• Data for the task:
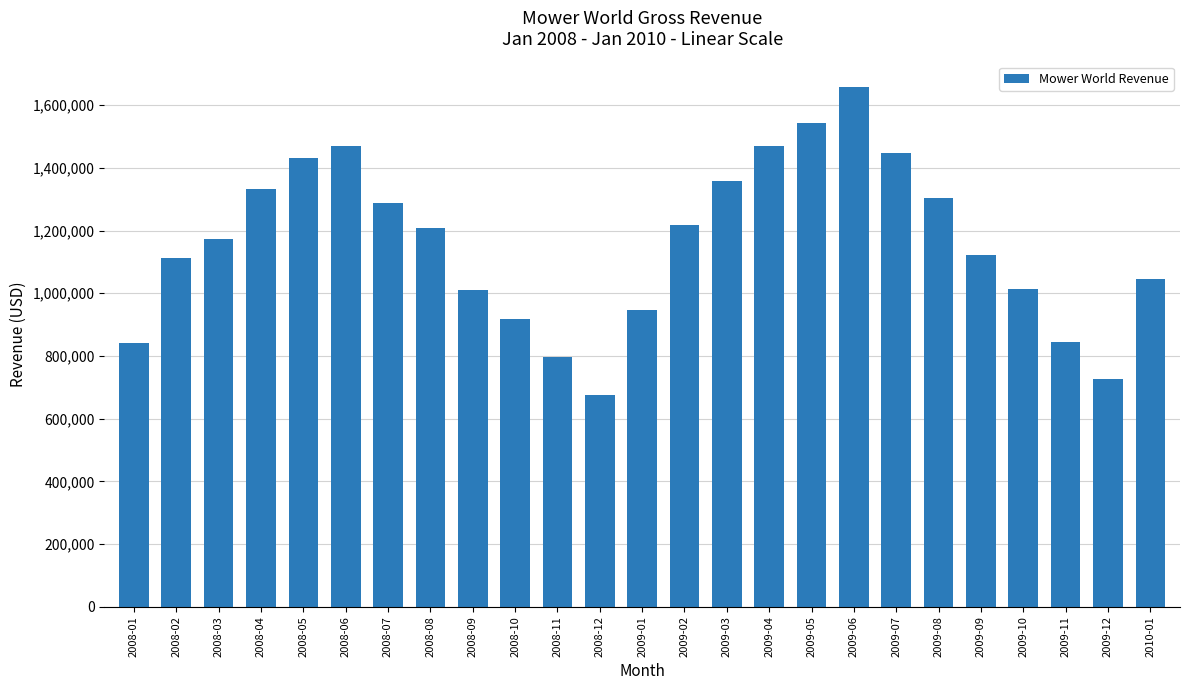

What is the label of the 13th bar from the left?

2009-01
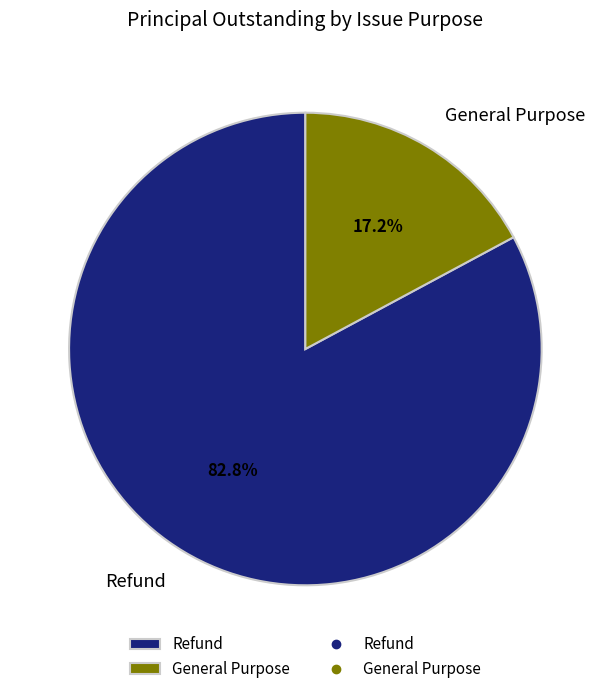

What is the smallest slice in the pie chart?

General Purpose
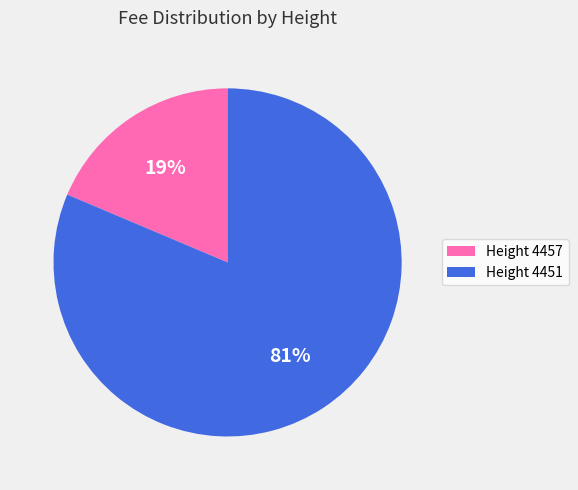

Which has a higher value, Height 4457 or Height 4451?

Height 4451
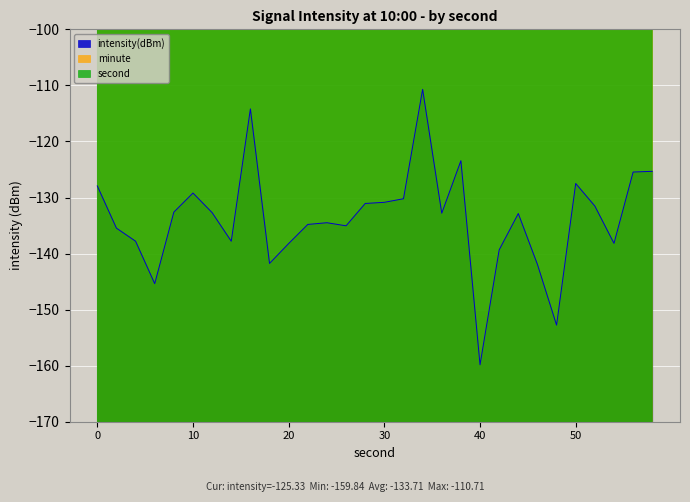

Rank the categories by second value from lowest to highest.

0, 2, 4, 6, 8, 10, 12, 14, 16, 18, 20, 22, 24, 26, 28, 30, 32, 34, 36, 38, 40, 42, 44, 46, 48, 50, 52, 54, 56, 58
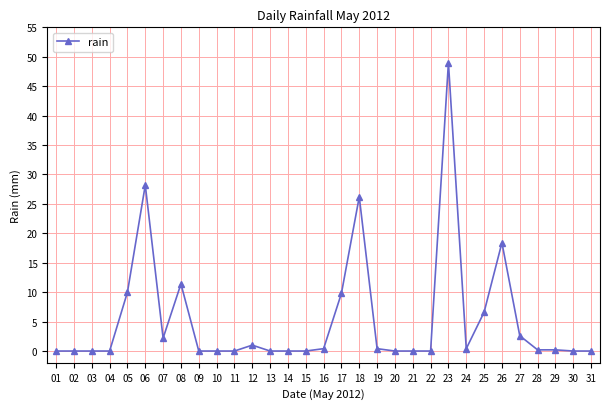

Which category has the highest value across all series?

23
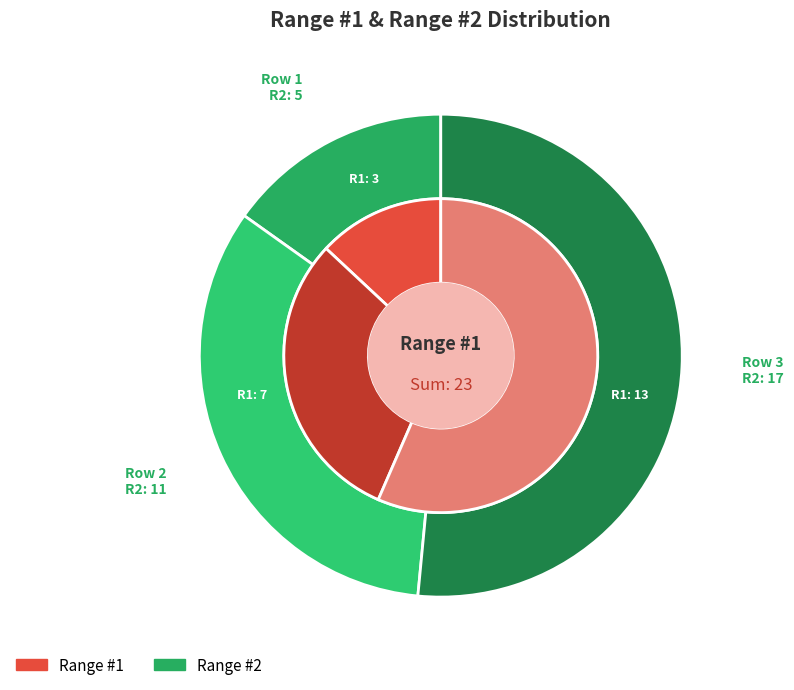

Rank the categories by Range #2 value from highest to lowest.

Row 3, Row 2, Row 1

• The task: Please rewrite all the records with "value" swapped for "amount" and everything else unchanged, leaving the pictures out.

• Reply:
What is the label of the 13th bar from the left?

2009-01

What is the smallest slice in the pie chart?

General Purpose

Which has a higher amount, Height 4457 or Height 4451?

Height 4451

Rank the categories by second amount from lowest to highest.

0, 2, 4, 6, 8, 10, 12, 14, 16, 18, 20, 22, 24, 26, 28, 30, 32, 34, 36, 38, 40, 42, 44, 46, 48, 50, 52, 54, 56, 58

Which category has the highest amount across all series?

23

Rank the categories by Range #2 amount from highest to lowest.

Row 3, Row 2, Row 1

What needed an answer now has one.